- WRITTEN INSTRUCTION
Repeat the data below from its first line through the line with "scientific name: Echinochloa crus-galli", including both, word for word.

- MATERIAL FOR THE TASK

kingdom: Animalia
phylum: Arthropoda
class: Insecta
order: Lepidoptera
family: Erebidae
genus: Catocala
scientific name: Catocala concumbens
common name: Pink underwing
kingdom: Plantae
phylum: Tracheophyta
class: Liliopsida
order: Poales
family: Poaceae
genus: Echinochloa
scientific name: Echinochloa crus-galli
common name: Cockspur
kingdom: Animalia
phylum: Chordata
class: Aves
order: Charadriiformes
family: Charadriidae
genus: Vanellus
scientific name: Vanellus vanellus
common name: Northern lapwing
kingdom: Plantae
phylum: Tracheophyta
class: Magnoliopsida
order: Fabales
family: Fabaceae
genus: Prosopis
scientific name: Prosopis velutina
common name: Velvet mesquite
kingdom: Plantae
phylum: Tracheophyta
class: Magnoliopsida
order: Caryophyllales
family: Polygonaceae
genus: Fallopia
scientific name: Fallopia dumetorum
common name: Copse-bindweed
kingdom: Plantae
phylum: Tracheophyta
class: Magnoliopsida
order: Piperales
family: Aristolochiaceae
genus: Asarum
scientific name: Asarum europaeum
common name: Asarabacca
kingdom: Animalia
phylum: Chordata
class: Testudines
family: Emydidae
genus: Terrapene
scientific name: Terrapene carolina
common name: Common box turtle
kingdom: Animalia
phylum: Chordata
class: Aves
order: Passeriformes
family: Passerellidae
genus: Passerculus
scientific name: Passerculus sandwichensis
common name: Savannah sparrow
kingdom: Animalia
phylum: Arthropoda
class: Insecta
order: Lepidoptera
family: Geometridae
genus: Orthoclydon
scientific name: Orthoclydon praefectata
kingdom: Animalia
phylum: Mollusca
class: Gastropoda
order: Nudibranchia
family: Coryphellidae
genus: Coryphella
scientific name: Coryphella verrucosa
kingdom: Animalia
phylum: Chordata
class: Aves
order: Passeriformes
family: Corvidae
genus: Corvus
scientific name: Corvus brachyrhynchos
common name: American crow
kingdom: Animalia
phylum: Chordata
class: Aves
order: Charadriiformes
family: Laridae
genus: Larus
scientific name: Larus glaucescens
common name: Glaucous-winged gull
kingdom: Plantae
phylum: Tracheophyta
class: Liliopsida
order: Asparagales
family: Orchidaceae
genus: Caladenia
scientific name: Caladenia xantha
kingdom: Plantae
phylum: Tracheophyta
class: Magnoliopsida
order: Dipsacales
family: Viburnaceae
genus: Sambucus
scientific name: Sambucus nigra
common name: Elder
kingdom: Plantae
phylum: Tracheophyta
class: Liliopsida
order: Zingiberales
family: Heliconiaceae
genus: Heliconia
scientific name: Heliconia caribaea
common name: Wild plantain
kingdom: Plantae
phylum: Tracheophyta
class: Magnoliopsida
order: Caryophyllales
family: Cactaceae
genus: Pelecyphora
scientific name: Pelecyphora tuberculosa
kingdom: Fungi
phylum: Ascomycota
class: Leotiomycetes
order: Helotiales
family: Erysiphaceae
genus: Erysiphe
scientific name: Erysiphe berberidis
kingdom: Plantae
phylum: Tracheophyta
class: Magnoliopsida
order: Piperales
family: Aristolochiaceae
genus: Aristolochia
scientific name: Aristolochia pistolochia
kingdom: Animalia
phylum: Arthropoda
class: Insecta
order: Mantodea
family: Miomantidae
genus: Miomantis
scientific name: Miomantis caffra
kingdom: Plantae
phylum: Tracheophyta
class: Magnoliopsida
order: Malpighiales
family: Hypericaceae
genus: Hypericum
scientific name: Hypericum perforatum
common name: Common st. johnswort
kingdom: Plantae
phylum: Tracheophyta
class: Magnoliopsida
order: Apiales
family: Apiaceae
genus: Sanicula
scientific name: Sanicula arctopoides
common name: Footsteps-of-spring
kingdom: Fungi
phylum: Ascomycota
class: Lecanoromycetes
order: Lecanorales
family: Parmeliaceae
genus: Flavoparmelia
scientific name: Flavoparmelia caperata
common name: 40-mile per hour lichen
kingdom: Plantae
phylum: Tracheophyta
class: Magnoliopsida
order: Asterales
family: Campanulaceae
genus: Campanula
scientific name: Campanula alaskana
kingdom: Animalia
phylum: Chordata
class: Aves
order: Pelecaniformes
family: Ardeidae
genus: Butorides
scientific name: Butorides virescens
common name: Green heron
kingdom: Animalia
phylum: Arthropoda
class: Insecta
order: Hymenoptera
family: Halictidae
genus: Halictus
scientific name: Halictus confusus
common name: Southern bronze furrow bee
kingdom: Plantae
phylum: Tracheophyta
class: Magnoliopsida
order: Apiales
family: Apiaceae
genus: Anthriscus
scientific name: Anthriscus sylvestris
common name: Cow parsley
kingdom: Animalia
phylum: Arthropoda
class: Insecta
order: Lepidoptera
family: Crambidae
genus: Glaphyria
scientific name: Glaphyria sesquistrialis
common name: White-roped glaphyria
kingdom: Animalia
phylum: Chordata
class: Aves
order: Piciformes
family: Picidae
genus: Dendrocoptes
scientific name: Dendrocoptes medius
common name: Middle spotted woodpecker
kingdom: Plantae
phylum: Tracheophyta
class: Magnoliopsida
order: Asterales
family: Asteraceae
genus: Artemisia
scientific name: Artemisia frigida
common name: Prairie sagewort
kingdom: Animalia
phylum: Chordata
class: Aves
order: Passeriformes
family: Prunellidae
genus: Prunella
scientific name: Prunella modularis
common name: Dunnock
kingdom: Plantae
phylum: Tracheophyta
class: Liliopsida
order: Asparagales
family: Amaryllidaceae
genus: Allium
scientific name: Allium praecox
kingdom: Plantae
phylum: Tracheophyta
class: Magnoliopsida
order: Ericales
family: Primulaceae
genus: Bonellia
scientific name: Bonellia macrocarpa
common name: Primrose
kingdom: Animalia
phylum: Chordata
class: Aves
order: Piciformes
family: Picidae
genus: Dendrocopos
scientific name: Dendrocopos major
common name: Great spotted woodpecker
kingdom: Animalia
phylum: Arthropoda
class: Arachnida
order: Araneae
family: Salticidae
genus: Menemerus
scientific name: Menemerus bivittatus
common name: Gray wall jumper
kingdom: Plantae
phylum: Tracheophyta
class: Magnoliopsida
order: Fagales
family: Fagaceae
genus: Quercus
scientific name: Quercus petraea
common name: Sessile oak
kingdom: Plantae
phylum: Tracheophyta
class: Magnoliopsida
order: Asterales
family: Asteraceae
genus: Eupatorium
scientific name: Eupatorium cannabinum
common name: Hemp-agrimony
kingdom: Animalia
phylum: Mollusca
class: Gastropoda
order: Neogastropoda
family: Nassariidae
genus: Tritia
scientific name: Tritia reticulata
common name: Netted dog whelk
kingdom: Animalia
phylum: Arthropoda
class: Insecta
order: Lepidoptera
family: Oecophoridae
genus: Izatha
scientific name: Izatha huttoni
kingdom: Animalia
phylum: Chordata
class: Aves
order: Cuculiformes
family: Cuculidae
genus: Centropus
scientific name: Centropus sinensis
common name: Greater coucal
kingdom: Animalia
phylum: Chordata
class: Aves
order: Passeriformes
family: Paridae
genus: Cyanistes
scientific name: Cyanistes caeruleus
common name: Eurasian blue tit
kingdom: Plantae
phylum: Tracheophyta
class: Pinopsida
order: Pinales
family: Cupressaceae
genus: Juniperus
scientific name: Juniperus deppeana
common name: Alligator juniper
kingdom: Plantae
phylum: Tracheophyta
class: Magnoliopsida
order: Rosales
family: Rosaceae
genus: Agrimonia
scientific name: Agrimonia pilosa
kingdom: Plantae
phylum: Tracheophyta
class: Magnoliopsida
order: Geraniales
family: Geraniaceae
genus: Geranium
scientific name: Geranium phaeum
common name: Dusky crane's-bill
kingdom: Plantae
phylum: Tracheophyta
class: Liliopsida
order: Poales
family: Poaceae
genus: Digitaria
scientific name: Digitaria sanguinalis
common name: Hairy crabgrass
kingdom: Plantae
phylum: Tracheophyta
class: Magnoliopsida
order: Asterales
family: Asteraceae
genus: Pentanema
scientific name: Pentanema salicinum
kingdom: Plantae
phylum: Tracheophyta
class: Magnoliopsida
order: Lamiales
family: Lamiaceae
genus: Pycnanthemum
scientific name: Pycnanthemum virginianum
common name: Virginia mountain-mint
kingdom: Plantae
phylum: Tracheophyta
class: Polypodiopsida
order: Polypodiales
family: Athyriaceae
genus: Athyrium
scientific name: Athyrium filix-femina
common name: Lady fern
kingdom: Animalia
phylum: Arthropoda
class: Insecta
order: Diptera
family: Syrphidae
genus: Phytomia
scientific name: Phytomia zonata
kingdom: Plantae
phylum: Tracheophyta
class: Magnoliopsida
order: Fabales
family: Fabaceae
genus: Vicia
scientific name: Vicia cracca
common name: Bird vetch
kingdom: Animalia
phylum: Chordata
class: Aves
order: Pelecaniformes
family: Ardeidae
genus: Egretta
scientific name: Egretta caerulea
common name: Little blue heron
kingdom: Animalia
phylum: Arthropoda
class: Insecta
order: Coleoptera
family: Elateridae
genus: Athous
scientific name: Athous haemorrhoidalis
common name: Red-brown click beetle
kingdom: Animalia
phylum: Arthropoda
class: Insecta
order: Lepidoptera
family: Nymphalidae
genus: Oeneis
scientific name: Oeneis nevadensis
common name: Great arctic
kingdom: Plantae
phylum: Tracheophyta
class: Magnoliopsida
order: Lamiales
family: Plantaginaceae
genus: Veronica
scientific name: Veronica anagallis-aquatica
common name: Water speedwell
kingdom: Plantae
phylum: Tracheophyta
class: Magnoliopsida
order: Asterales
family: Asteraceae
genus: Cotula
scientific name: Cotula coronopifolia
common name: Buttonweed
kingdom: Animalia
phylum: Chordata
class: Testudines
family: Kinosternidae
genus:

- OUTPUT BELOW
kingdom: Animalia
phylum: Arthropoda
class: Insecta
order: Lepidoptera
family: Erebidae
genus: Catocala
scientific name: Catocala concumbens
common name: Pink underwing
kingdom: Plantae
phylum: Tracheophyta
class: Liliopsida
order: Poales
family: Poaceae
genus: Echinochloa
scientific name: Echinochloa crus-galli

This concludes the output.